Politics, accountability, and the peril of theater
The narrative of dysfunction in government is often simplified into tribal headlines. Collins’s account of Congress, televised hearings, and partisan theater is not a plea for cynicism. It is a call for seriousness: when the national conversation becomes a sequence of performances, substantive reform stalls. That tension—between the campaign-stage glare and the slow work of standards and systems—frames much of what the VA must do going forward.

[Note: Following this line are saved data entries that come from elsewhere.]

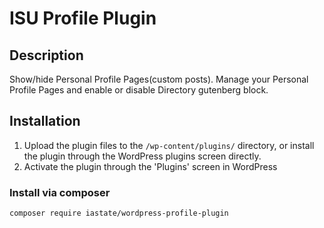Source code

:# ISU Profile Plugin

## Description

Show/hide Personal Profile Pages(custom posts).
Manage your Personal Profile Pages and enable or disable Directory gutenberg block.

## Installation

1. Upload the plugin files to the `/wp-content/plugins/` directory, or install the plugin through the WordPress plugins screen directly.
2. Activate the plugin through the 'Plugins' screen in WordPress

### Install via composer

`composer require iastate/wordpress-profile-plugin`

A final thought on duty and agency
Reforming a department that stretches across hospitals, benefits offices, and cemeteries is an exercise in humility and impatience at once. The humility: acknowledging that visible change requires confronting legacy practices and listening to veteran experience. The impatience: recognizing that each day of delay is a day someone may be denied care, fall into desperation, or lose trust.
What emerges from that tension is a simple organizing idea: do not make veterans work to get the care their country promised them. The rest—standardized procedures, better metrics, flexible community care—is the machinery required to make that promise credible again. The politics will roar and the headlines will flash, but the quiet, persistent work will be measured in fewer backlogged claims, a clinic open on a Saturday, a veteran who finds a friend who answers the phone. That is the metric by which systems—and societies—are redeemed.
Key points
- VA reduced a 260,000 claim backlog to under 150,000 in less than four months through focused effort.
- Introduced 'best medical interest' policy to authorize community care when clinically appropriate.
- Added roughly 1.2 million extra clinic hours and expanded weekend and evening appointment availability.
- Eliminated redundant paperwork that forced veterans to re-create military service histories.
- Shifted focus from wait-time metrics to quality-of-care measurements across VA facilities.
- Built a social-media constituent outreach process to surface and resolve veteran complaints quickly.
- Instituted manning documents and organizational charts to clarify responsibilities and staffing gaps.